The Red Deer College Queens, Kings and mixed curling teams have pulled off a curling hat trick with all three squads heading to the ACAC  conference championships for the third straight year.

This is quite the turnaround for a program which struggled to find bodies to get on the ice, let alone go to a conference championship.

“We had the odd year awhile ago where, you know, hey you look athletic I think I could teach you to throw a rock,” said Head Coach Brad Hamilton.

Oh, how the times have changed. Last year the Queens were crowned as ACAC champions and now all three teams can shoot for gold once again.

“I don’t know if we’ve consciously tried to change the culture, but the culture has changed a little bit,” said Hamilton. “My best recruiters are the curlers. When they do well and when they come from where ever they come from and talk about it, it drags some other curlers here.”

The depth of the program has helped with the on-ice success. The Kings and Queens lost their very talented skips from last season but that didn’t slow them down or change the mind set. It would have been easy to think this might be an off year for them.

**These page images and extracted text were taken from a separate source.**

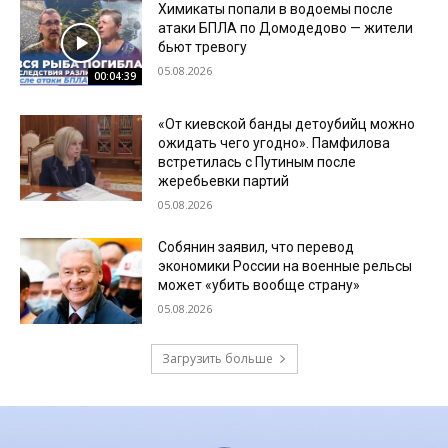
Химикаты попали в водоемы после
атаки БПЛА по Домодедово — жители
бьют тревогу
05.08.2026
00:04:39
«От киевской банды детоубийц можно
ожидать чего угодно». Памфилова
встретилась с Путиным после
жеребьевки партий
05.08.2026
Собянин заявил, что перевод
экономики России на военные рельсы
может «убить вообще страну»
05.08.2026
Загрузить больше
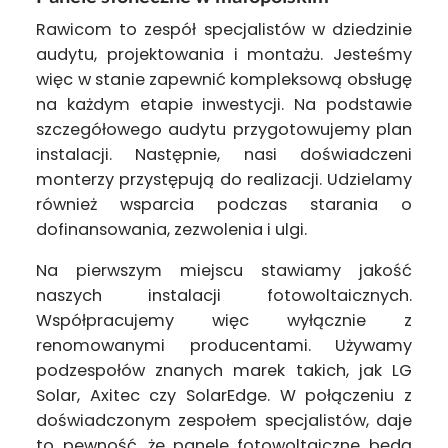
Rawicom to zespół specjalistów w dziedzinie
audytu, projektowania i montażu. Jesteśmy
więc w stanie zapewnić kompleksową obsługę
na każdym etapie inwestycji. Na podstawie
szczegółowego audytu przygotowujemy plan
instalacji. Następnie, nasi doświadczeni
monterzy przystępują do realizacji. Udzielamy
również wsparcia podczas starania o
dofinansowania, zezwolenia i ulgi.
Na pierwszym miejscu stawiamy jakość
naszych instalacji fotowoltaicznych.
Współpracujemy więc wyłącznie z
renomowanymi producentami. Używamy
podzespołów znanych marek takich, jak LG
Solar, Axitec czy SolarEdge. W połączeniu z
doświadczonym zespołem specjalistów, daje
to pewność, że panele fotowoltaiczne będą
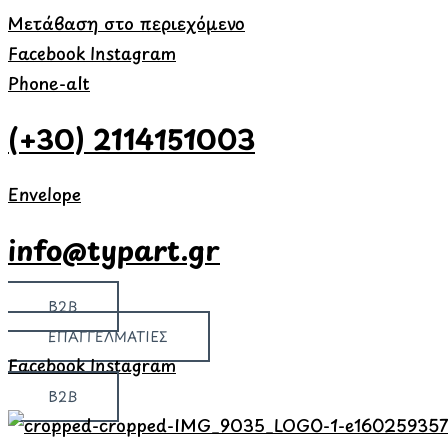
Μετάβαση στο περιεχόμενο
Facebook
Instagram
Phone-alt
(+30) 2114151003
Envelope
info@typart.gr
B2B
ΕΠΑΓΓΕΛΜΑΤΙΕΣ
Facebook
Instagram
B2B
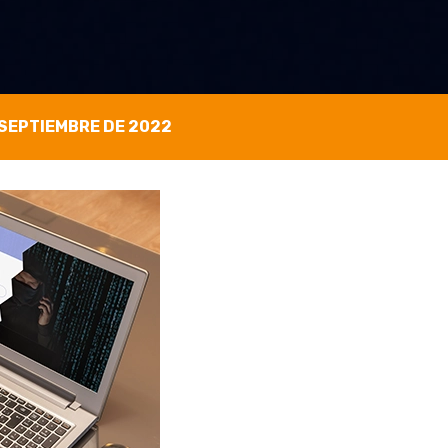
 SEPTIEMBRE DE 2022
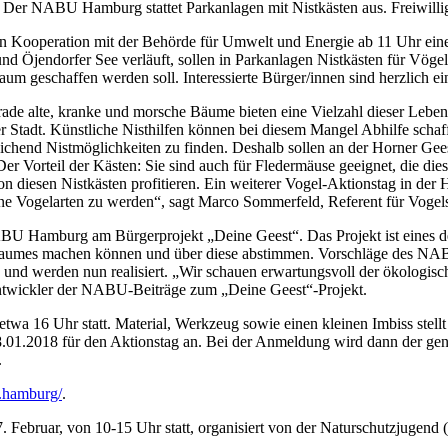
Der NABU Hamburg stattet Parkanlagen mit Nistkästen aus. Freiwillig
n Kooperation mit der Behörde für Umwelt und Energie ab 11 Uhr ei
d Öjendorfer See verläuft, sollen in Parkanlagen Nistkästen für Vöge
raum geschaffen werden soll. Interessierte Bürger/innen sind herzlich 
de alte, kranke und morsche Bäume bieten eine Vielzahl dieser Lebens
r Stadt. Künstliche Nisthilfen können bei diesem Mangel Abhilfe schaff
reichend Nistmöglichkeiten zu finden. Deshalb sollen an der Horner G
 Vorteil der Kästen: Sie sind auch für Fledermäuse geeignet, die di
diesen Nistkästen profitieren. Ein weiterer Vogel-Aktionstag in der H
ltene Vogelarten zu werden“, sagt Marco Sommerfeld, Referent für V
BU Hamburg am Bürgerprojekt „Deine Geest“. Das Projekt ist eines d
Raumes machen können und über diese abstimmen. Vorschläge des NAB
und werden nun realisiert. „Wir schauen erwartungsvoll der ökologis
entwickler der NABU-Beiträge zum „Deine Geest“-Projekt.
twa 16 Uhr statt. Material, Werkzeug sowie einen kleinen Imbiss stell
 18.01.2018 für den Aktionstag an. Bei der Anmeldung wird dann der 
.
t.hamburg/
.
17. Februar, von 10-15 Uhr statt, organisiert von der Naturschutzjuge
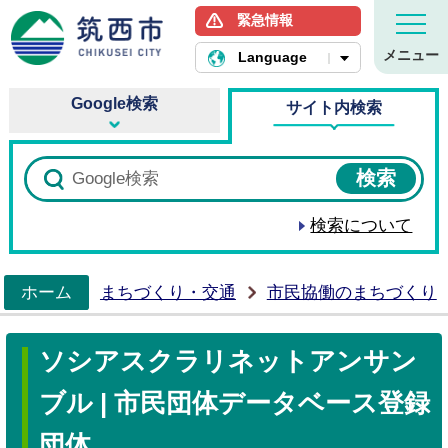
緊急情報
筑西市ホームページ
メニュー
Language
Google検索
サイト内検索
検索について
ホーム
まちづくり・交通
市民協働のまちづくり
>
ソシアスクラリネットアンサン
ブル | 市民団体データベース登録
団体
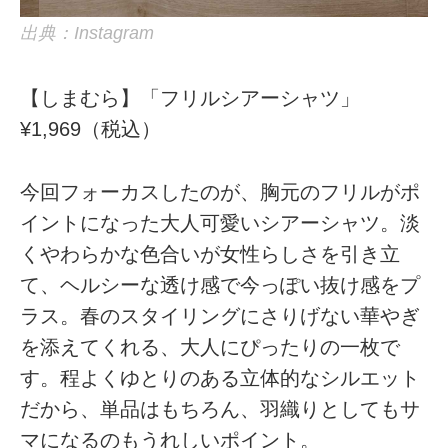
出典：Instagram
【しまむら】「フリルシアーシャツ」
¥1,969（税込）
今回フォーカスしたのが、胸元のフリルがポ
イントになった大人可愛いシアーシャツ。淡
くやわらかな色合いが女性らしさを引き立
て、ヘルシーな透け感で今っぽい抜け感をプ
ラス。春のスタイリングにさりげない華やぎ
を添えてくれる、大人にぴったりの一枚で
す。程よくゆとりのある立体的なシルエット
だから、単品はもちろん、羽織りとしてもサ
マになるのもうれしいポイント。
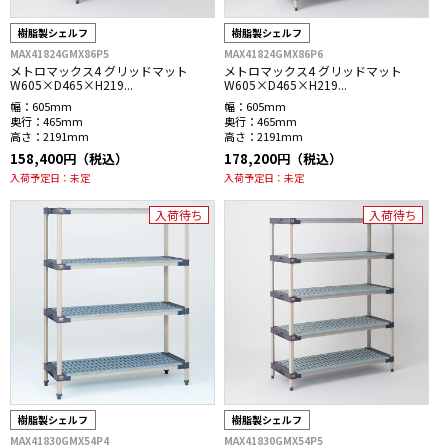
樹脂製シェルフ
樹脂製シェルフ
MAX41824GMX86P5
MAX41824GMX86P6
メトロマックス4 グリッドマット
メトロマックス4 グリッドマット
W605×D465×H219...
W605×D465×H219...
幅：
605mm
幅：
605mm
奥行：
465mm
奥行：
465mm
高さ：
2191mm
高さ：
2191mm
158,400円（税込）
178,200円（税込）
入荷予定日：
未定
入荷予定日：
未定
入荷待ち
入荷待ち
樹脂製シェルフ
樹脂製シェルフ
MAX41830GMX54P4
MAX41830GMX54P5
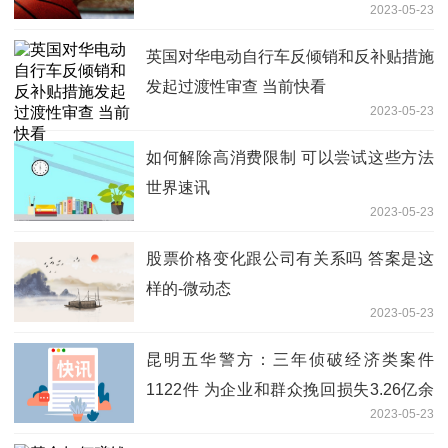
2023-05-23
英国对华电动自行车反倾销和反补贴措施
发起过渡性审查 当前快看
2023-05-23
如何解除高消费限制 可以尝试这些方法
世界速讯
2023-05-23
股票价格变化跟公司有关系吗 答案是这
样的-微动态
2023-05-23
昆明五华警方：三年侦破经济类案件
1122件 为企业和群众挽回损失3.26亿余
2023-05-23
元|当前观点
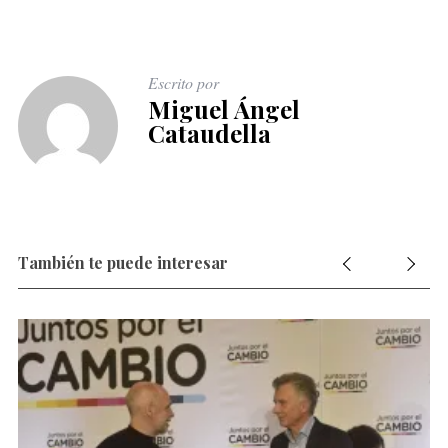
Escrito por
Miguel Ángel
Cataudella
También te puede interesar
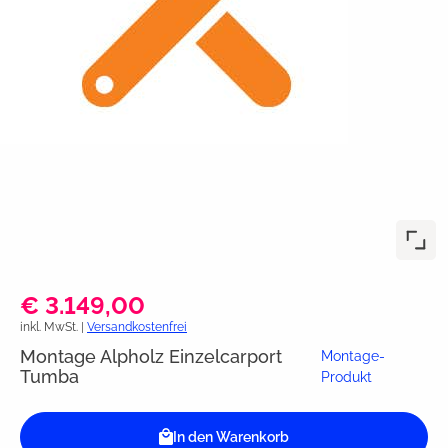
€ 3.149,00
inkl. MwSt. |
Versandkostenfrei
Montage Alpholz Einzelcarport
Montage-
Tumba
Produkt
In den Warenkorb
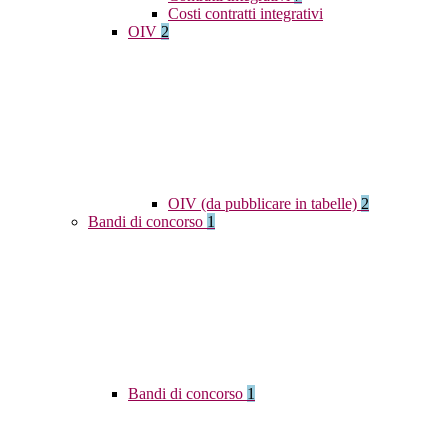
Costi contratti integrativi
OIV
2
OIV (da pubblicare in tabelle)
2
Bandi di concorso
1
Bandi di concorso
1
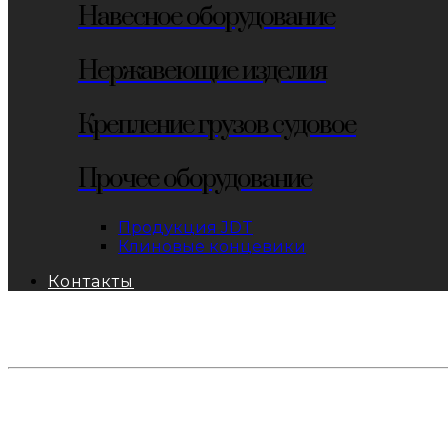
Навесное оборудование
Нержавеющие изделия
Крепление грузов судовое
Прочее оборудование
Продукция JDT
Клиновые концевики
Контакты
тел: 8-800-333-69-74
Заявки:
871@pkfkrepko.ru
ПКФ КрепКо
Санкт-Петербург, Москва, Новосибирск, Владивосто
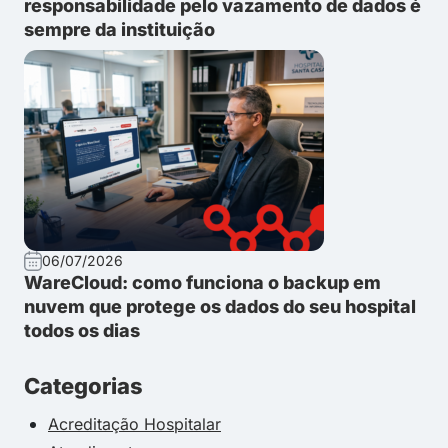
responsabilidade pelo vazamento de dados é
sempre da instituição
06/07/2026
WareCloud: como funciona o backup em
nuvem que protege os dados do seu hospital
todos os dias
Categorias
Acreditação Hospitalar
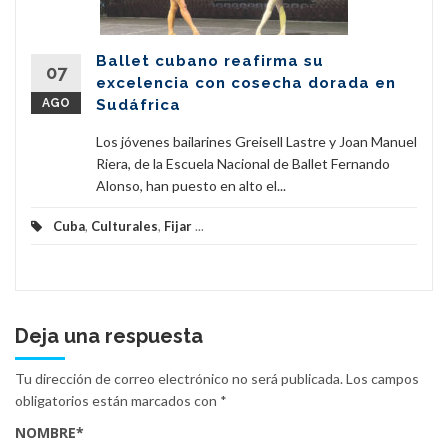
Ballet cubano reafirma su
07
excelencia con cosecha dorada en
AGO
Sudáfrica
Los jóvenes bailarines Greisell Lastre y Joan Manuel
Riera, de la Escuela Nacional de Ballet Fernando
Alonso, han puesto en alto el...
Cuba
,
Culturales
,
Fijar
...
Deja una respuesta
Tu dirección de correo electrónico no será publicada.
Los campos
obligatorios están marcados con
*
NOMBRE
*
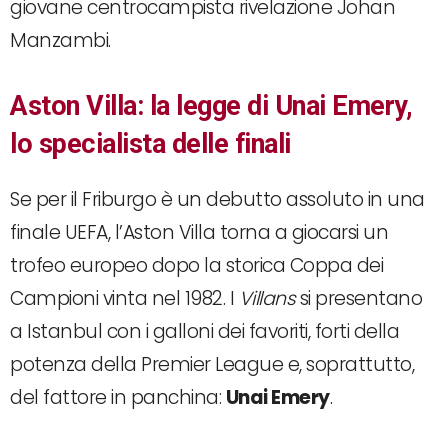
giovane centrocampista rivelazione Johan
Manzambi.
Aston Villa: la legge di Unai Emery,
lo specialista delle finali
Se per il Friburgo è un debutto assoluto in una
finale UEFA, l’Aston Villa torna a giocarsi un
trofeo europeo dopo la storica Coppa dei
Campioni vinta nel 1982.
I
Villans
si presentano
a Istanbul con i galloni dei favoriti, forti della
potenza della Premier League e, soprattutto,
del fattore in panchina:
Unai Emery
.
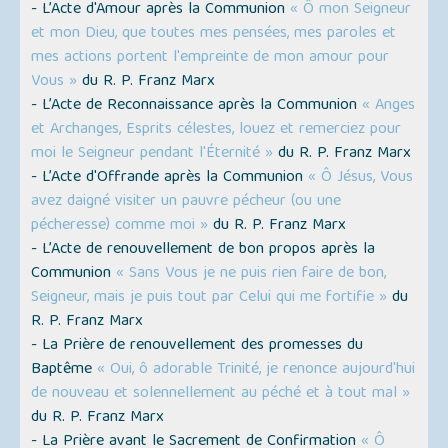
- L’Acte d'Amour après la Communion
« Ô mon Seigneur
et mon Dieu, que toutes mes pensées, mes paroles et
mes actions portent l'empreinte de mon amour pour
Vous »
du R. P. Franz Marx
- L’Acte de Reconnaissance après la Communion
« Anges
et Archanges, Esprits célestes, louez et remerciez pour
moi le Seigneur pendant l'Éternité »
du R. P. Franz Marx
- L’Acte d'Offrande après la Communion
« Ô Jésus, Vous
avez daigné visiter un pauvre pécheur (ou une
pécheresse) comme moi »
du R. P. Franz Marx
- L’Acte de renouvellement de bon propos après la
Communion
« Sans Vous je ne puis rien faire de bon,
Seigneur, mais je puis tout par Celui qui me fortifie »
du
R. P. Franz Marx
- La Prière de renouvellement des promesses du
Baptême
« Oui, ô adorable Trinité, je renonce aujourd'hui
de nouveau et solennellement au péché et à tout mal »
du R. P. Franz Marx
- La Prière avant le Sacrement de Confirmation
« Ô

“We didn’t think that, and the curlers sure didn’t think that,” said Hamilton. “We kind of have an expectation here that we hit provincials and we try to get to nationals.”

Hamilton says he has confidence in his three skips, Austin Kelts-Larsen, Sara McMann and Ashlyn Wozney. Both Kelts-Larsen and McMann played on the Kings and Queens teams last year with Wozney playing on the mixed team. All three have handled the skip duties to Hamilton’s satisfaction to this point.

“There’s been the odd little bump along the road, but it’s been a bump, not a huge crater.”

Both the men’s and mixed teams had to pull a rabbit out of the hat to make it to the ACAC Championship with 3-2 records while the Queens team went 5-1. Hamilton says experiencing some pressure to get into the dance was something these teams can build on this coming weekend in Camrose.

Reaching this level of success and consistency was not something Hamilton admits he saw coming when this program was struggling somewhat. This turn of events has also presented him with a bit of a predicament.

“I think I said somewhere way back early, I said if we ever got three teams to the ACAC’s and won a medal I was retiring, and I didn’t do that,” he laughed.

He feels the quality of curling in the ACAC has seen a rise with more teams taking part in the league. There are a couple of teams not at this event who could beat anyone on any given day, he said.

“So, you can’t have a bad weekend out of the two or you’re not going to provincials. So, they get rewarded for working hard.”

As far as looking into the crystal ball to pick a winner Hamilton says when you get to this part of the season anyone can get hot at the right time.

“Once you get there then you see when the nerves kick in.”

The ACAC Conference championships start February 16th at Augustana College in Camrose.